If there’s one thing that researchers can’t agree on, it’s the effect that cannabis has on your mental health. We have a lot to learn before we understand how cannabis interacts with the brain, and although many cannabis users find that it helps control their anxiety, other users stay away from cannabis-induced paranoia.
In truth, cannabis can affect your mental health both positively and negatively. Before we explain why this is, let’s take a look at what anxiety is, and what we know about the neuroscience of cannabis.
In short, anxiety is a mental health disorder in which the body’s flight-or-fight response is over-reactive. An anxiety disorder can both amplify the stress you currently experience or manufacture new stressors that disrupt your ability to function.
Anxiety presents itself through a whole family of disorders. General Anxiety Disorder, Social Anxiety, Panic Disorder, PTSD, and OCD are all forms of dysfunctional anxiety, and while these disorders vary in degree and frequency, they make day-to-day life much harder to manage.

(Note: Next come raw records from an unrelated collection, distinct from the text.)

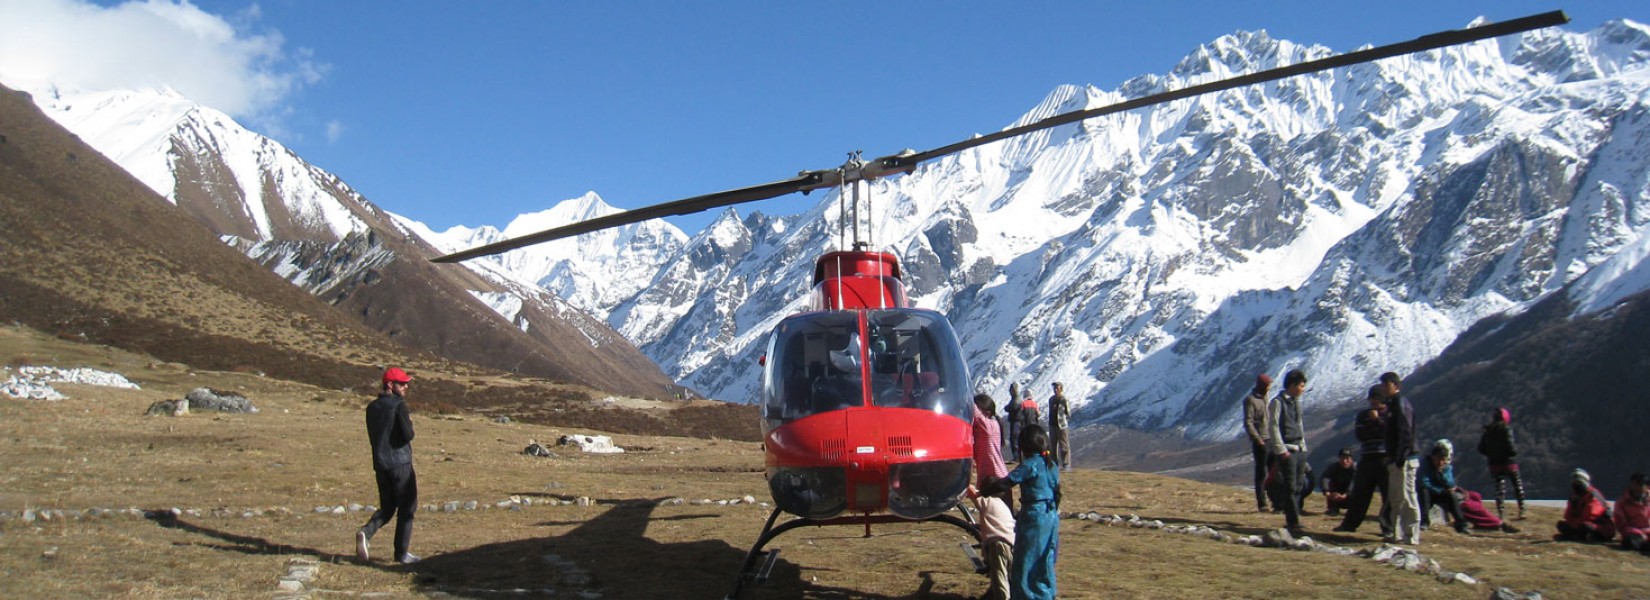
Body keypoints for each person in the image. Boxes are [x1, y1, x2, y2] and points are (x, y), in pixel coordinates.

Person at [979, 425, 1062, 600]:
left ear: (1024, 446)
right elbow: (1058, 492)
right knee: (1046, 555)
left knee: (1026, 558)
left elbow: (1007, 483)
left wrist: (984, 491)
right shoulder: (1051, 465)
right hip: (1051, 515)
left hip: (1034, 516)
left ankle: (1027, 595)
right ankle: (1046, 593)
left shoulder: (1029, 464)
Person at [356, 367, 421, 564]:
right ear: (390, 385)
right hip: (400, 463)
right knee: (408, 507)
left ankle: (366, 532)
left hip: (381, 464)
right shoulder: (398, 405)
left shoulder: (372, 408)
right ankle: (401, 554)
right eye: (402, 383)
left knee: (388, 507)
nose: (406, 386)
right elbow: (408, 434)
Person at [1334, 386, 1392, 536]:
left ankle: (1388, 527)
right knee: (1360, 492)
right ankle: (1349, 524)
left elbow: (1390, 432)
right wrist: (1374, 427)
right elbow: (1360, 435)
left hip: (1384, 458)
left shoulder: (1390, 414)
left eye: (1376, 399)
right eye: (1371, 399)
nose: (1373, 402)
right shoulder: (1362, 415)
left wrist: (1377, 421)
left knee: (1388, 494)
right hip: (1367, 457)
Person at [1381, 372, 1423, 545]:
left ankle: (1411, 534)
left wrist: (1400, 457)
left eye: (1387, 384)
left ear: (1395, 385)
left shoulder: (1400, 404)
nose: (1384, 388)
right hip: (1396, 458)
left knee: (1408, 496)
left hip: (1405, 459)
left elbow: (1405, 433)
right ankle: (1397, 532)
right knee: (1397, 497)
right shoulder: (1392, 405)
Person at [1267, 369, 1309, 534]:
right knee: (1290, 486)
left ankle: (1295, 516)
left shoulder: (1295, 403)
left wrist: (1304, 447)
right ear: (1292, 385)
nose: (1303, 389)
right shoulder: (1278, 403)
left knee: (1299, 485)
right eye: (1301, 385)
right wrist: (1281, 449)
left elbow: (1299, 425)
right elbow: (1274, 426)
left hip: (1299, 449)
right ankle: (1292, 521)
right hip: (1287, 450)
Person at [1476, 407, 1527, 521]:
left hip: (1494, 464)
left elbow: (1481, 448)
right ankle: (1522, 510)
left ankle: (1501, 514)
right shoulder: (1506, 428)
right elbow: (1510, 446)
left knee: (1499, 489)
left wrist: (1491, 453)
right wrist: (1512, 453)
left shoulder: (1488, 430)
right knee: (1517, 485)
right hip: (1508, 462)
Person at [1416, 440, 1471, 535]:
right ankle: (1424, 522)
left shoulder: (1446, 466)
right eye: (1439, 459)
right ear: (1433, 457)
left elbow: (1450, 483)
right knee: (1424, 492)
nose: (1441, 462)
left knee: (1451, 495)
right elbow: (1424, 482)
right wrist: (1439, 490)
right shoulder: (1424, 464)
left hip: (1440, 492)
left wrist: (1442, 473)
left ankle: (1461, 525)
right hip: (1428, 492)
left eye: (1443, 459)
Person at [1555, 468, 1616, 543]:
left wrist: (1573, 523)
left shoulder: (1593, 495)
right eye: (1575, 482)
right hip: (1580, 524)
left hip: (1603, 527)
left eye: (1579, 482)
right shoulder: (1574, 496)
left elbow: (1589, 516)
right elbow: (1567, 515)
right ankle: (1577, 535)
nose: (1576, 485)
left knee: (1586, 526)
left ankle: (1579, 536)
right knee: (1561, 525)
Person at [1242, 373, 1274, 513]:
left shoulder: (1265, 398)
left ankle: (1276, 500)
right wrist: (1257, 439)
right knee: (1261, 473)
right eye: (1268, 386)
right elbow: (1248, 422)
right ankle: (1262, 503)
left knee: (1274, 471)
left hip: (1270, 439)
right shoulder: (1250, 400)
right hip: (1260, 441)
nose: (1269, 389)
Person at [971, 394, 1012, 504]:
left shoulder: (990, 426)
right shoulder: (980, 431)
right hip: (988, 478)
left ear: (987, 412)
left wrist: (967, 395)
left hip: (997, 479)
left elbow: (977, 415)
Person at [1614, 473, 1650, 552]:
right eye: (1634, 484)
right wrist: (1638, 533)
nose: (1636, 488)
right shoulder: (1622, 502)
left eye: (1640, 485)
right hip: (1633, 532)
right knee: (1630, 542)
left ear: (1647, 487)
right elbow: (1621, 523)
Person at [1320, 448, 1357, 517]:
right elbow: (1325, 478)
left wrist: (1346, 494)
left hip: (1351, 495)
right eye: (1342, 458)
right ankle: (1333, 508)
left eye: (1347, 458)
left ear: (1351, 459)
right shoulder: (1333, 467)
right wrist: (1326, 491)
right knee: (1330, 484)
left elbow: (1354, 482)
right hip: (1336, 495)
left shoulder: (1356, 469)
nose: (1344, 461)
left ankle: (1354, 510)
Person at [1047, 382, 1071, 471]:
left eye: (1057, 388)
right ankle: (1053, 463)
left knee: (1064, 445)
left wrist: (1063, 417)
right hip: (1052, 424)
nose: (1055, 390)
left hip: (1062, 425)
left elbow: (1068, 412)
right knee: (1052, 445)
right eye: (1054, 388)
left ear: (1061, 389)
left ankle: (1066, 464)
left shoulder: (1064, 399)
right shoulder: (1051, 399)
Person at [1005, 383, 1024, 458]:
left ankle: (1017, 456)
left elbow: (1013, 407)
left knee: (1015, 438)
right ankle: (1017, 455)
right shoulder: (1014, 399)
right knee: (1014, 438)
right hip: (1015, 420)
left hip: (1016, 420)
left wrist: (1007, 408)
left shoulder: (1016, 399)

Several different neurochemicals influence the development of an anxiety disorder, including serotonin, norepinephrine, dopamine, GABA, and histamine. The relationship between these neurochemicals and cannabis is not fully understood, but a relationship does exist – resulting in cannabis’s effects on mental health.
The two active chemicals in cannabis, THC and CBD, affect the body in different ways. Both of them target brain receptors associated with the flight or fight response – the physical response associated with anxiety.
CBD, the “calming” chemical of cannabis, binds to CB1 receptors in the brain that lessen the flight or fight response. Many stress relief products today rely on CBD to ease the effects of anxiety. While CBD can’t cure anxiety, it can certainly calm the body down.
THC also targets CB1 receptors, but it has a different effect on the body. Known as the “psychoactive” component of cannabis, THC has a “bi-phasic” effect on anxiety. In low doses, THC reduces anxiety; in high doses, THC can increase feelings of paranoia and unease. This is because THC can overwhelm the amygdala, which is the part of the brain associated with fear and emotion. Although people can build their tolerance to THC, it should be consumed in moderation among people with anxiety.
Enjoy a variety of dabs and products for your convenience.
The short answer: potentially. In some states, therapists are licensed to prescribe cannabis products to help treat anxiety, depression, and other mood disorders. Some researchers even argue that cannabis can cure addiction.
Nonetheless, cannabis is not a standalone solution, and mental health treatment should involve the advice of a licensed therapist and/or psychiatrist. Cannabis can absolutely help people manage their day-to-day anxiety – but only with proper usage.